EXCERPT PROVIDED:
╭──
Eye conditions

Leber’s hereditary optic neuropathy (LHON)

Leber’s hereditary optic neuropathy (LHON) is a rare inherited eye condition. It causes sudden and irreversible blindness.

What is LHON?

Leber’s hereditary optic neuropathy (LHON) affects the optic nerve. The optic nerve carries visual information from the eye to the brain.

LHON causes profound loss of central vision (sharpness and colour). It makes reading, driving and recognising faces difficult. We know that central vision is lost because of damage to the optic nerve cells at the back of the eye.

LHON vision loss is most common between the ages of 18-32 years. But some people lose vision in childhood or later in adulthood. It can happen to both men and women, but more men lose their sight.

Learn about our LHON research

From mitochondrial research to gene editing, our scientists take a number of approaches to investigate this rare inherited condition and strive to develop future treatments.

How common is it?

LHON is a rare disease. It affects around 1 in 50,000 people worldwide.


LHON is caused by genetic changes (mutations) in the DNA of the mitochondria – the powerpacks that provide energy to our cells. Mitochondrial DNA is only passed on from mothers.

Very few people with a LHON mutation will experience vision loss. At the moment it is hard to predict which family members will lose vision. Researchers at CERA are trying to understand why some people with the LHON genetic change lose vision, while others do not.
╰──
[Data items]
╭──
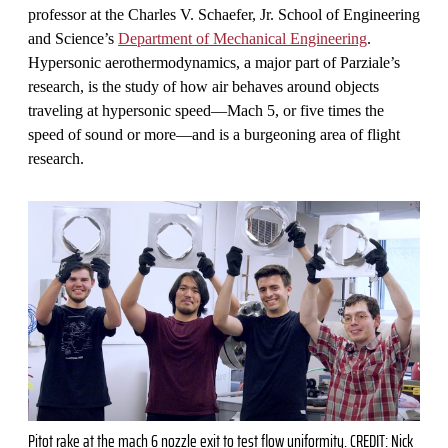
professor at the Charles V. Schaefer, Jr. School of Engineering
and Science’s
Department of Mechanical Engineering
.
Hypersonic aerothermodynamics, a major part of Parziale’s
research, is the study of how air behaves around objects
traveling at hypersonic speed—Mach 5, or five times the
speed of sound or more—and is a burgeoning area of flight
research.
Pitot rake at the mach 6 nozzle exit to test flow uniformity. CREDIT: Nick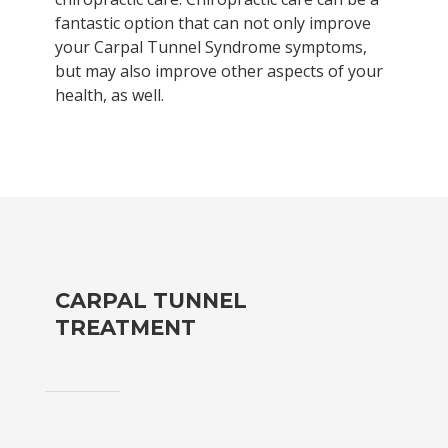
fantastic option that can not only improve
your Carpal Tunnel Syndrome symptoms,
but may also improve other aspects of your
health, as well.
CARPAL TUNNEL
TREATMENT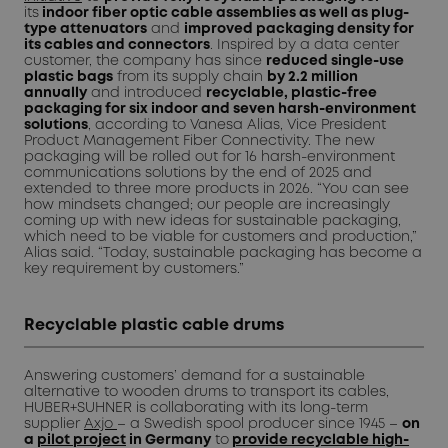
its
indoor fiber optic cable assemblies as well as plug-
type attenuators
and
improved packaging density for
its cables and connectors
. Inspired by a data center
customer, the company has since
reduced single-use
plastic bags
from its supply chain
by 2.2 million
annually
and introduced
recyclable, plastic-free
packaging for six indoor and seven harsh-environment
solutions
, according to Vanesa Alias, Vice President
Product Management Fiber Connectivity. The new
packaging will be rolled out for 16 harsh-environment
communications solutions by the end of 2025 and
extended to three more products in 2026. “You can see
how mindsets changed; our people are increasingly
coming up with new ideas for sustainable packaging,
which need to be viable for customers and production,”
Alias said. “Today, sustainable packaging has become a
key requirement by customers.”
Recyclable plastic cable drums
Answering customers’ demand for a sustainable
alternative to wooden drums to transport its cables,
HUBER+SUHNER is collaborating with its long-term
supplier
Axjo
– a Swedish spool producer since 1945 –
on
a
pilot project
in Germany
to
provide recyclable high-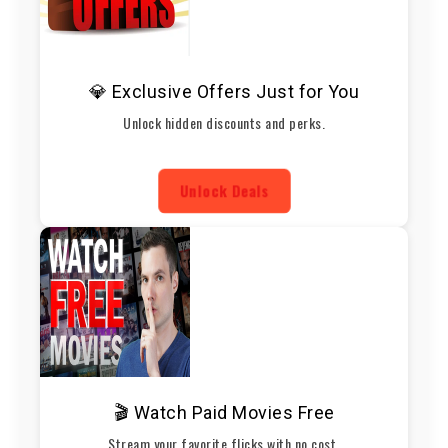
💎 Exclusive Offers Just for You
Unlock hidden discounts and perks.
Unlock Deals
🎬 Watch Paid Movies Free
Stream your favorite flicks with no cost.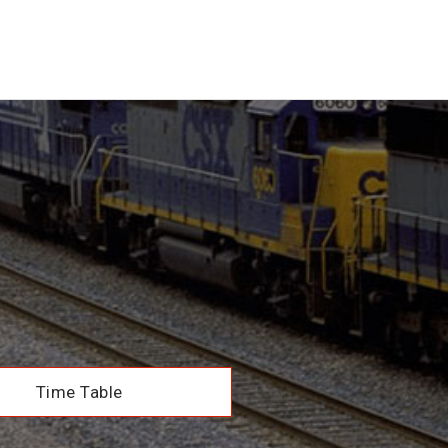
Time Table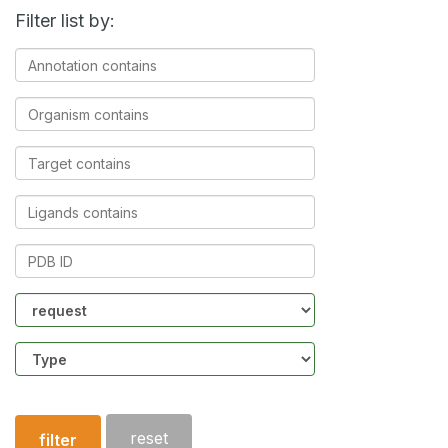
Filter list by:
Annotation
contains
Organism
contains
Target
contains
Ligands
contains
PDB
ID
Community
Structure
type
reset
filter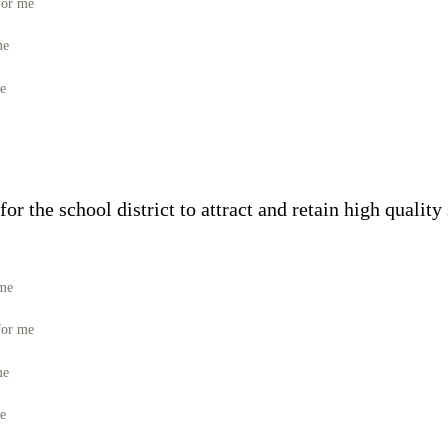
for me
me
me
or the school district to attract and retain high quality
 me
for me
me
me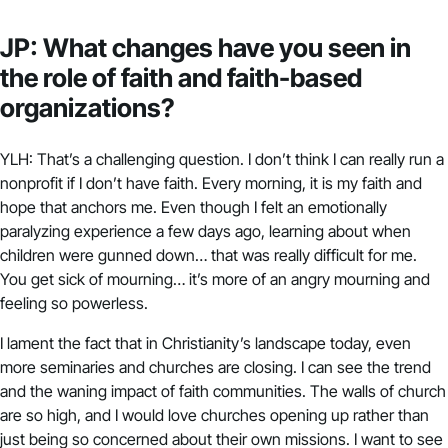
JP: What changes have you seen in
the role of faith and faith-based
organizations?
YLH: That’s a challenging question. I don’t think I can really run a
nonprofit if I don’t have faith. Every morning, it is my faith and
hope that anchors me. Even though I felt an emotionally
paralyzing experience a few days ago, learning about when
children were gunned down… that was really difficult for me.
You get sick of mourning… it’s more of an angry mourning and
feeling so powerless.
I lament the fact that in Christianity’s landscape today, even
more seminaries and churches are closing. I can see the trend
and the waning impact of faith communities. The walls of church
are so high, and I would love churches opening up rather than
just being so concerned about their own missions. I want to see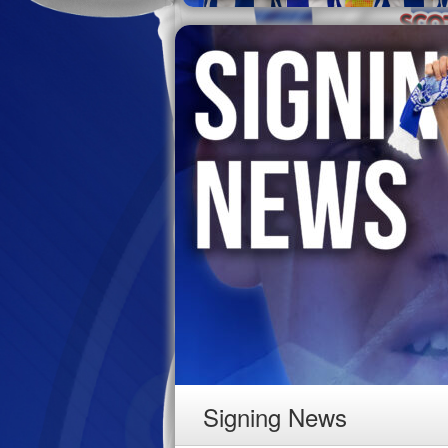
Signing News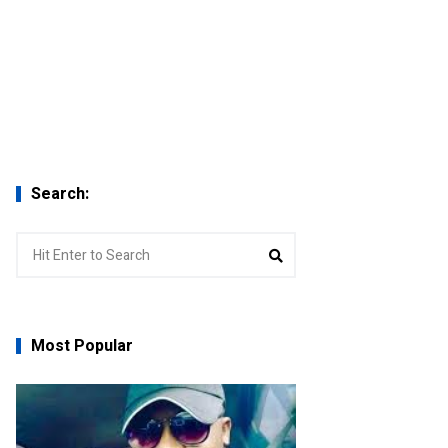
Search:
Search
Search
for:
Most Popular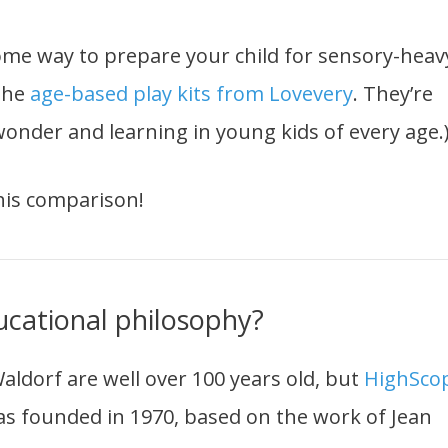
some way to prepare your child for sensory-heav
 the
age-based play kits from Lovevery
. They’re
onder and learning in young kids of every age.
this comparison!
ucational philosophy?
ldorf are well over 100 years old, but
HighSco
 was founded in 1970, based on the work of Jean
╰──
THINGS TO DO:
**a.** Summarize the LHON text in two sentences.
**b.** According to the LHON text, which everyday activities does the loss of central vision make difficult? Name all of them.
The lines are separate material from the LHON text.

TASK-BY-TASK ANSWERS:
**a.** Leber's hereditary optic neuropathy (LHON) is a rare inherited eye condition, affecting around 1 in 50,000 people worldwide, that damages the optic nerve and causes sudden, irreversible loss of central vision. It is caused by mutations in mitochondrial DNA, which is passed on only from mothers, yet very few people with a LHON mutation experience vision loss.

**b.** Reading, driving, recognising faces